Imagine Simon of Cyrene. In Jerusalem for Passover, his mind is back home. He has been gone for weeks, and surely his boys Alex and Rufus are up to their old tricks. He’s really just passing through.

On this Friday evening, he would have rather been home reading the papyrus and watching a little gladiator practice from his balcony. He notices a bit of commotion near the city gate and wonders, What’s going on? 


Then his day gets serious. Simon is swept up in a crowd of onlookers near a rocky pathway through Jerusalem. A convicted blasphemer stumbles through the final hours of his life, forced by Roman soldiers to carry his own instrument of death. From onlookers, Simon hears how earlier that evening the Sanhedrin sentenced the man in his early thirties to be crucified on Golgotha, a hill just outside of town.

Drawing closer to the scene, Simon makes eye contact with the cross-carrier who wears an expression that can only be described as a fusion of fear, determination, and compassion. Who is this man? Weakened and bleeding profusely from a recent severe scourging, the man stumbles. There is no way he can make it up this steep path.

With no warning, a guard in full armor grabs Simon’s shoulder and shoves him in the path of the criminal. What now? What have I done? Simon hears an order. Out of fear and propelled by his own unexpected compassion, he obeys. With a grunt, he hoists the heavy crossbeam onto his own back. How has this wounded man carried this burden?

Relieved of the oppressive weight, Jesus of Nazareth takes a full breath into his lungs and stands tall for just a moment.
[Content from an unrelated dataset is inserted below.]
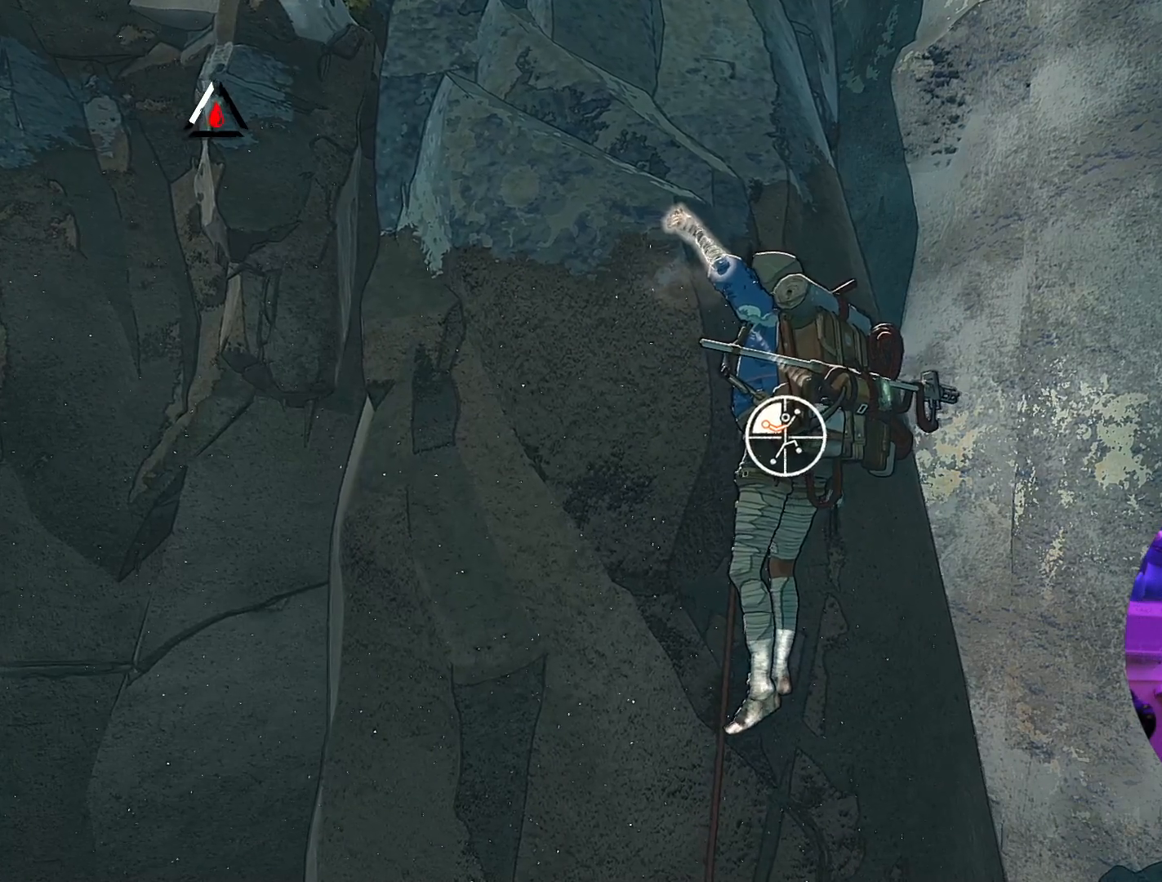
{"buttons": ["R1"], "left_stick": "center", "right_stick": "up-left", "events": [[367, "right_stick", "up-left"]]}
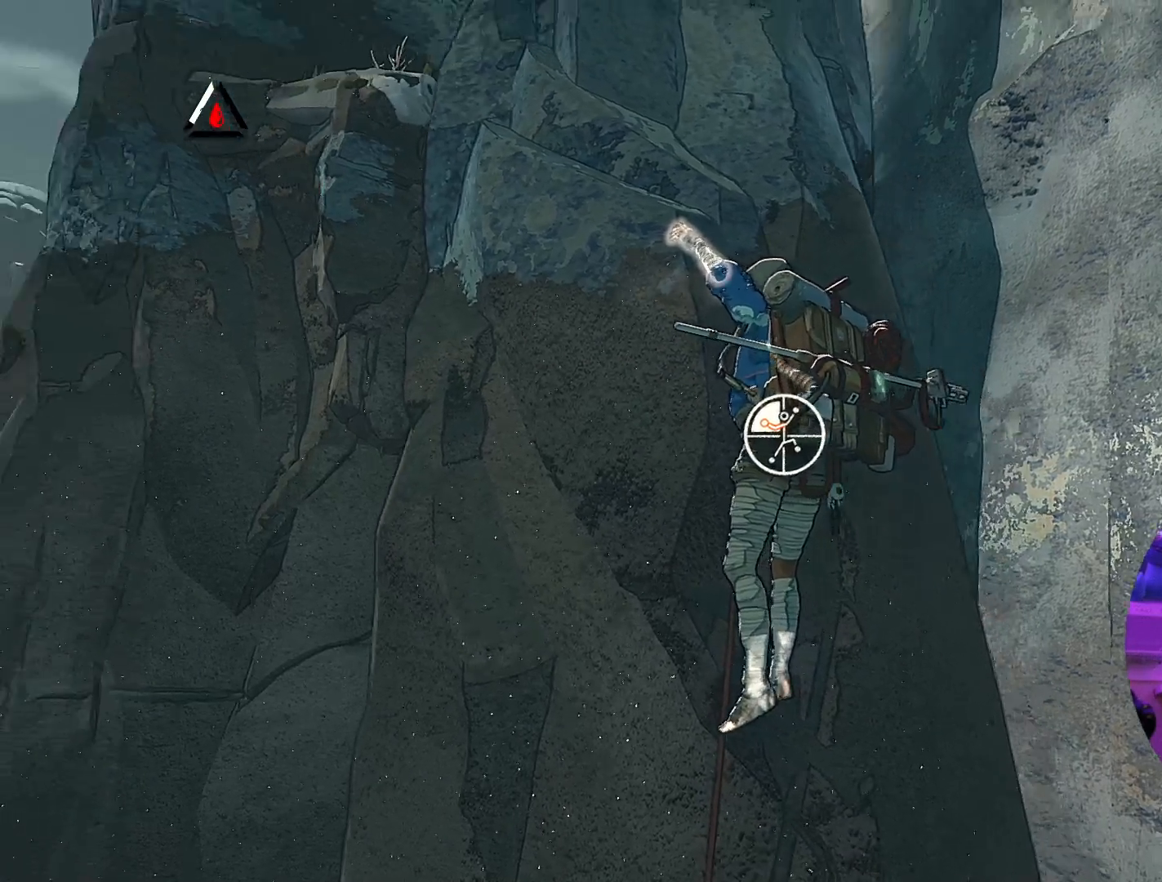
{"buttons": ["R1"], "left_stick": "center", "right_stick": "center", "events": [[483, "right_stick", "center"]]}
He sees faces. He hears the weeping and the jeers. He feels it all. And then he turns and leads Simon toward Golgotha, the place of the Skull.

Simon of Cyrene is only mentioned three times in the Bible. The gospels of Matthew, Mark, and Luke barely describe the scene. We really don’t know why Simon is in Jerusalem. Or whether he stayed to watch the crucifixion . . . or the resurrection.
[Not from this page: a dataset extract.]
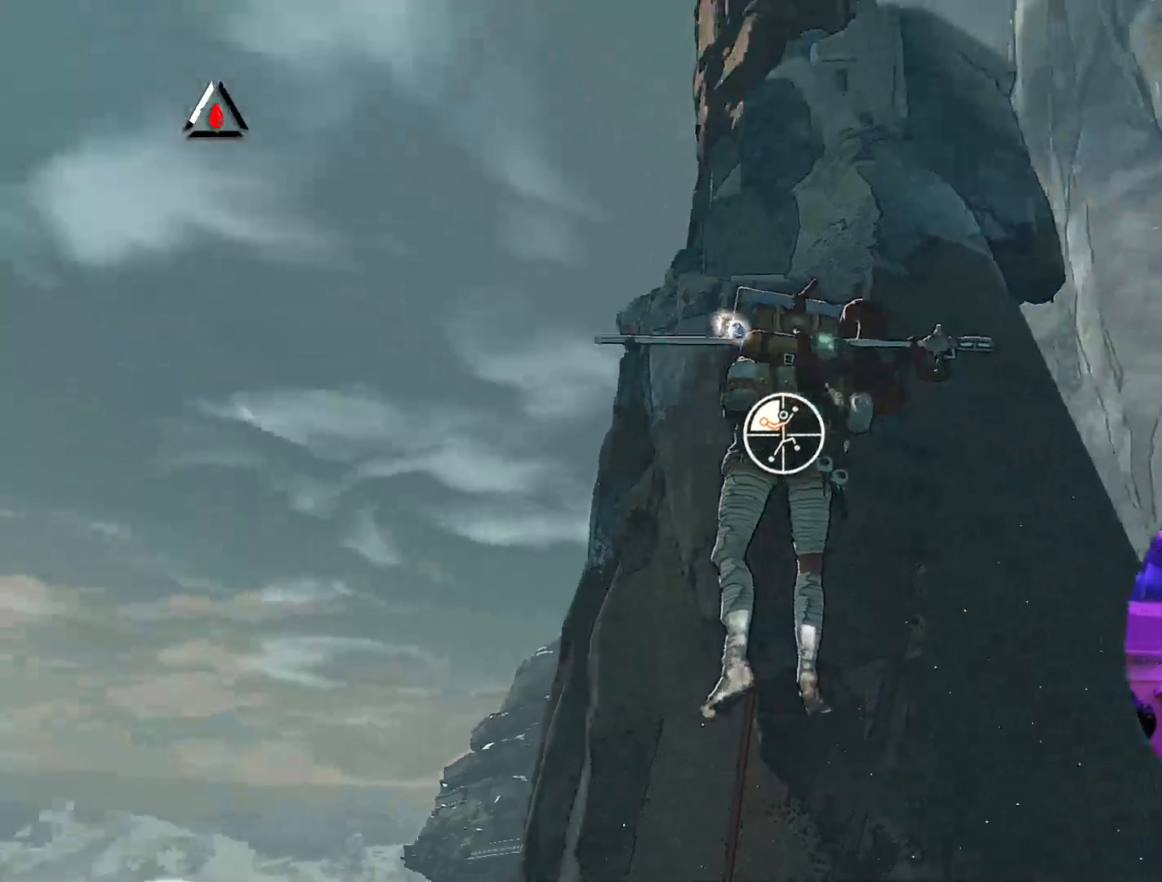
{"buttons": ["R1"], "left_stick": "down-left", "right_stick": "center", "events": [[183, "left_stick", "down-left"]]}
But we do know he carried the cross. 

For centuries, that phrase has been used to describe the burdens people take on. We say things like “I guess raising an unruly teenager is my cross to bear.” Or “My illness is a cross I’ll have to carry.” Or you might imagine some linebacker saying, “Coach, you can count on me to lead this football team. I’ll carry that cross.”

But it’s more than that. For a full explanation, all we have to do is turn to Matthew 16:24-25. Days or perhaps months before his death on the cross, Jesus challenges his disciples, “Whoever wants to be my disciple must deny themselves and take up their cross and follow me. For whoever wants to save their life will lose it, but whoever loses their life for me will find it.”

That’s pretty clear. This is not about taking one for the team or putting up with an inconvenience for a while. It’s about each of us giving up our life for Jesus because he gave up his life for us. That’s actually a pretty good trade.

I have to assume Simon traveled 900 miles back to his family in Cyrene (now Libya) a changed man. He didn’t know why he was being recruited, but he got the job done. You can’t have that kind of intimate interaction with the Son of Man without coming away a different person. We don’t know really know Simon’s emotional response to his role as a cross-carrier. Initially, he might have been reluctant or angry. But when it comes down to it, Simon was the only person besides Jesus to actually carry that now-famous and ubiquitous cross.

Are you jealous? I am a bit. I’d like to think that I would have stepped up, lifted that beam, and carried it as far as Jesus wanted. I don’t know if I could have stayed and watched the nails enter his hands and feet. It’s not pleasant to even think about. Especially since it was my sins that put Jesus on that cross.